NEC Research Institute Technical Report 1995

Metric Learning via Normal Mixtures

Peter N. Yianilos

Abstract: Natural learners rarely have access to perfectly labeled data - motivating the study of unsupervised learning in an attempt to assign labels. An alternative viewpoint, which avoids the issue of labels entirely, has as the learner's goal the discovery of an effective metric with which similarity judgments can be made. We refer to this paradigm as {\em metric learning}. Effective classification, for example, then becomes a consequence rather than the direct purpose of learning.

Consider the following setting: a database made up of exactly one observation of each of many different objects. This paper shows that, under admittedly strong assumptions, there exists a natural prescription for metric learning in this data starved case.
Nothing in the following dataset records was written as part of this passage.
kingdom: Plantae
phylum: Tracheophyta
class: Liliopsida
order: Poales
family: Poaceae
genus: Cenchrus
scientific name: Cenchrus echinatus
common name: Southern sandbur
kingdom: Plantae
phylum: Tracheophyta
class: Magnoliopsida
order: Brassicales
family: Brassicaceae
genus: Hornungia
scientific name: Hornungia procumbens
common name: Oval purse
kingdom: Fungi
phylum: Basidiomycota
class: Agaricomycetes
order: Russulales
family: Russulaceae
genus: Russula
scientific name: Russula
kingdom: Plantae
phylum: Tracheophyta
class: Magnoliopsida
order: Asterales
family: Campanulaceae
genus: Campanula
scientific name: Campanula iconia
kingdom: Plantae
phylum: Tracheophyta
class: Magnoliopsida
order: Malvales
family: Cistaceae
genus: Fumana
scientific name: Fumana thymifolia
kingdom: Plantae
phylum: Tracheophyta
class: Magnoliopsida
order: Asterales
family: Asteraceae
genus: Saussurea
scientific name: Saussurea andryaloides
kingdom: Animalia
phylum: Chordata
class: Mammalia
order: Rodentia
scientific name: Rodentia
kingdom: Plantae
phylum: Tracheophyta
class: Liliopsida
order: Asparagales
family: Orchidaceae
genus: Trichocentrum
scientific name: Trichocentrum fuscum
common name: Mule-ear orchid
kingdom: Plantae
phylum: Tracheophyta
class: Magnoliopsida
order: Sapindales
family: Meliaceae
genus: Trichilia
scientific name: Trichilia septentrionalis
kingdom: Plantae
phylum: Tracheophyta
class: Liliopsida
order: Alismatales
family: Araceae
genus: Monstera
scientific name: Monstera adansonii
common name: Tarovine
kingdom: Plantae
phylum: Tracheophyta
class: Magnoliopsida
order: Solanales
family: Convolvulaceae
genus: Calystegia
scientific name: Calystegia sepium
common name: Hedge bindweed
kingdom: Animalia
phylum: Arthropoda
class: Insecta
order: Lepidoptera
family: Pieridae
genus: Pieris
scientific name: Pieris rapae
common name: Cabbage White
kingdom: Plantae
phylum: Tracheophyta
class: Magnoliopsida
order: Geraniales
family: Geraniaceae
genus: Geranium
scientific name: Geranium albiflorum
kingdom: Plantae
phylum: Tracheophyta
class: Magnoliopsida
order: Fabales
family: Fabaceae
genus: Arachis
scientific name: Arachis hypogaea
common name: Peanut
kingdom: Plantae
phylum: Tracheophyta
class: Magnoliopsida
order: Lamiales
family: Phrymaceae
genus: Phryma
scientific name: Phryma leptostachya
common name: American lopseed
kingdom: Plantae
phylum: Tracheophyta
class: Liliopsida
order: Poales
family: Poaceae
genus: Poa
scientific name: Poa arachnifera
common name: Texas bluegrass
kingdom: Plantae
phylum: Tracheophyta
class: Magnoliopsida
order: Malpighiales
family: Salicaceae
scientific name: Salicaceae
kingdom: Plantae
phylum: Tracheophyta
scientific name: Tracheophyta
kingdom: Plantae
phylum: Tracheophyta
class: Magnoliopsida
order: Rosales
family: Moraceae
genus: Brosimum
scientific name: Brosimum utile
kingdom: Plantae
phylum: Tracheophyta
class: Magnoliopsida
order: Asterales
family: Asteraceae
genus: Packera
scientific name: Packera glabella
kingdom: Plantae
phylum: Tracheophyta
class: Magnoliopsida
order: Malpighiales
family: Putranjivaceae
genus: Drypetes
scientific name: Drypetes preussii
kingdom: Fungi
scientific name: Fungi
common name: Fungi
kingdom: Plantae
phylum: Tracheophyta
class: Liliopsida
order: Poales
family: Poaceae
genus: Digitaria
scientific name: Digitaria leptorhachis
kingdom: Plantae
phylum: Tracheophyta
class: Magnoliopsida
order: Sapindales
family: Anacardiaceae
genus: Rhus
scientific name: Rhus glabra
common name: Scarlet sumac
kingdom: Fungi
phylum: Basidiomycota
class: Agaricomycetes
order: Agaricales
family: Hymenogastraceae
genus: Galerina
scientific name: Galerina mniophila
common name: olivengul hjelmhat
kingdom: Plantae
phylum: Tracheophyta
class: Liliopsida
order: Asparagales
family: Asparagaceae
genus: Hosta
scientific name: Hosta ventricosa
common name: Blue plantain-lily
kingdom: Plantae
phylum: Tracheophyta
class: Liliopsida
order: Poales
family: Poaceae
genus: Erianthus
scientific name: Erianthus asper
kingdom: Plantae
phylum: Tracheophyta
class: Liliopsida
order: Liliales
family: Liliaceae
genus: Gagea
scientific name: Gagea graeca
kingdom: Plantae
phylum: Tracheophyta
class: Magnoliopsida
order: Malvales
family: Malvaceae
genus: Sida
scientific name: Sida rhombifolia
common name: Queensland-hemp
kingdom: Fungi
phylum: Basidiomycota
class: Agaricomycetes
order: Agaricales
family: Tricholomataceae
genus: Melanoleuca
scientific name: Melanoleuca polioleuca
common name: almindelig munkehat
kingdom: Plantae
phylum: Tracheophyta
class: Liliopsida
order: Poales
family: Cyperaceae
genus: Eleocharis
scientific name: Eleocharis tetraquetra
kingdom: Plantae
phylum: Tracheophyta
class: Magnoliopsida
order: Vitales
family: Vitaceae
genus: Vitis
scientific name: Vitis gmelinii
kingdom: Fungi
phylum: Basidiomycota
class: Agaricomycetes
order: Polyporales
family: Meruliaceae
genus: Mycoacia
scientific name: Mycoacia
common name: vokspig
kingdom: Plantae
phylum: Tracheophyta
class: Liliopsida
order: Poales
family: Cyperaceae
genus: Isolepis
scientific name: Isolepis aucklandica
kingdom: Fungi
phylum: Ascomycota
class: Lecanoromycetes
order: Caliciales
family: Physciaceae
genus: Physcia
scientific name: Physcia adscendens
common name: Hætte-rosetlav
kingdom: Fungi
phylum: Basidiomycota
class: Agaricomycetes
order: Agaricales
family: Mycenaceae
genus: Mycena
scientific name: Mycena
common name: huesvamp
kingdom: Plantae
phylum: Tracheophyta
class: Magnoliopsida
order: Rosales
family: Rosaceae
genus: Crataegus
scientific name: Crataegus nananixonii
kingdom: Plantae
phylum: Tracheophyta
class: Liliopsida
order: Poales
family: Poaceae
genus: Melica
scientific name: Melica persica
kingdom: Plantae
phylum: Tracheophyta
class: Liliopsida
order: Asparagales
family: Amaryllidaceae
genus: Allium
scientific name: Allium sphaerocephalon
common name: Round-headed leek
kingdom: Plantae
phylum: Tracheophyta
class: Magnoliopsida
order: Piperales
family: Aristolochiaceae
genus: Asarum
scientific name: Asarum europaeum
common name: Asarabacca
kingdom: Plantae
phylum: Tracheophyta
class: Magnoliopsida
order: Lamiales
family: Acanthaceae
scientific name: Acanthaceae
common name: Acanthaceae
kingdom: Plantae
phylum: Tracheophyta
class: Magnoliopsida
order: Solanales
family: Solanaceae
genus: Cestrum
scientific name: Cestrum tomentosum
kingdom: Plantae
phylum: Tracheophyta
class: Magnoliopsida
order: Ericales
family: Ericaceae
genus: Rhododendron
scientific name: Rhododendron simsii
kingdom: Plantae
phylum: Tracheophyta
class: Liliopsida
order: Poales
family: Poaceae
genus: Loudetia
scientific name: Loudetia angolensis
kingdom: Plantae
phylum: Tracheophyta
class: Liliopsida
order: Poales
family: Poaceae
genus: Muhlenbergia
Our outlook is stochastic, and the metric we learn is represented by a joint probability density estimated from the observed data. We derive a closed-form expression for the value of this density starting from an explanation of the data as a Gaussian Mixture. Our framework places two known classification techniques of statistical pattern recognition at opposite ends of a spectrum - and describes new intermediate possibilities. The notion of a stochastic equivalence predicate is introduced and striking differences between its behavior and that of conventional metrics are illuminated. As a result one of the basic tenets of nearest-neighbor-based classification is challenged.

Keywords: Nearest Neighbor Search, Metric Learning, Normal/Gaussian Mixture Densities, Unsupervised Learning, Neural Network, Encoder Network.


This manuscript was completed during October 1995.